We have to be vigilant against all the dirty GOP tricks. Here in Colorado, because of the GOP wave, we have a partisan Republican extremist Secretary of State who is suing Denver, insisting that it's illegal to mail ballots to "inactive" voters. (We're on all-mail elections here.) That's obviously a huge deal, and it's going to affect every county in the state if the court rules in his favor. So the dirty tricks continue.

But going back to the issue of third parties... Again, with all the fucked up things that happened in Florida outside of the recount, you still had over 90,000 votes for Nader; and it's indisputable that a significant portion of these votes would have been cast for Gore - enough to render all the other tricks ineffective.

Keep in mind that this is the subject under discussion because of what @ 12, 13, and 14 said.
@57, @55 I also appreciate it although I won't address your questions beyond the basic fact that Obama has effectively neutered what little of the left-wing there was and has been more effective at pushing the country to the far right. Would President McCain have had a strong Tea Party opposition? Bush proposed social security "reform" too. He failed. The most recent example is the manufactured debt debacle. Republicans were going to give up but Obama pushed for entitlement cuts. He's focusing on debt in the middle of a depression. Obama will not fail like Bush did because he has no credible opposition even from within his party.

I like how Matt changed little in his condescension for those with different opinions--although I still consider him a confederate, Matt sees me as someone unwilling to "look outside my bubble," which is more than ironic to me. "I don't get it." Couldn't be that my opinion is different and that not holding Democrats accountable is part of the problem that he refuses to address.

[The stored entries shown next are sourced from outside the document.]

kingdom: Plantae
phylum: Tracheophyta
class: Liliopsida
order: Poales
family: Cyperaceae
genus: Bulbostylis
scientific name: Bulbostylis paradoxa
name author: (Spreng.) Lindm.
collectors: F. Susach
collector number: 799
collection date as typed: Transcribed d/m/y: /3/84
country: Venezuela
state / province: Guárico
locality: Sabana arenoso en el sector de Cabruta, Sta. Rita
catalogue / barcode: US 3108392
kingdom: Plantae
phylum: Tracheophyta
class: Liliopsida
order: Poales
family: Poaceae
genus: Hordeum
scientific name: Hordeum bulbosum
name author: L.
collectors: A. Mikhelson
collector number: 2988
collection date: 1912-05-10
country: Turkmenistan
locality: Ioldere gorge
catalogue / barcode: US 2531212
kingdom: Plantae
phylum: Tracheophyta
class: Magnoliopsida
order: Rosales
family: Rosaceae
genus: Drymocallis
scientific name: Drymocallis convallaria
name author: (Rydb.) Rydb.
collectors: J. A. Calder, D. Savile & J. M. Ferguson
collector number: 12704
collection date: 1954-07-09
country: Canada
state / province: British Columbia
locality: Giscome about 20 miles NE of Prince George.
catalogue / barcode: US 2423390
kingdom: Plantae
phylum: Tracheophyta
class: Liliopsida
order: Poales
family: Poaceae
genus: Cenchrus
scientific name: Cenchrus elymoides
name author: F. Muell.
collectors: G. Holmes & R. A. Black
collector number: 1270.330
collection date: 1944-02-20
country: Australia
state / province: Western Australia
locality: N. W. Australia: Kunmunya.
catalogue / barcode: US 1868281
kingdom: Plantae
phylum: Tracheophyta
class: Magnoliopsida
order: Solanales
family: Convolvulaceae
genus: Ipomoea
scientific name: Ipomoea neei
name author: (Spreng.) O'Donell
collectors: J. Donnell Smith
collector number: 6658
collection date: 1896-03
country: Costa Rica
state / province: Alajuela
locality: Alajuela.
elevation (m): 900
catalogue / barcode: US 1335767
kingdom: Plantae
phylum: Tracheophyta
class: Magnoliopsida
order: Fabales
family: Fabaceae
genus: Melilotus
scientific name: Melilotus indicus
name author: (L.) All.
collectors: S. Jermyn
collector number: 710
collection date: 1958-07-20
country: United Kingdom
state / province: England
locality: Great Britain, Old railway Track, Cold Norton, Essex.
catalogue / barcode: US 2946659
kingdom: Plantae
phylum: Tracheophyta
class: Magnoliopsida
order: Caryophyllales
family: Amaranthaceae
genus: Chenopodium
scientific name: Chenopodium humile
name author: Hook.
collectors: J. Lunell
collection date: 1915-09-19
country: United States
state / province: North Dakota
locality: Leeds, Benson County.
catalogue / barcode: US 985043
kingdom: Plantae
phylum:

By all for now, I have to go do totally non-practical engineering and science stuff.

Dirac didn't answer your question, and though I can't speak for her/him, I will say a possible answer to this:

"Why would allowing the GOP candidate to be elected ensure better results for the country than re-electing Obama?"

One thing on which dirac touches is that these people will never do as we, their constituents, say, if they feel no accountability to us. If we will elect them regardless of what they do ("because the other guys are worse") then they have no reason to follow through on difficult promises. Whereas, the republicans do seem to feel at least some accountability to their base (even though they mostly just manipulate them).

Another thing to consider is that if the less centrist among us don't make ourselves heard (and voting is a way of speaking loudly) then the country may continue to shift towards the right. So by voting for true progressives, we are making it clear that we exist. This may not mean that the people for whom we vote are elected, but it might mean that the people for whom we must settle are closer to what we'd like to see. If we pull the left farther left, we are also pulling the center farther left.

I don't know if these arguments are enough to convince me not to settle for Obama, but they are worth pondering.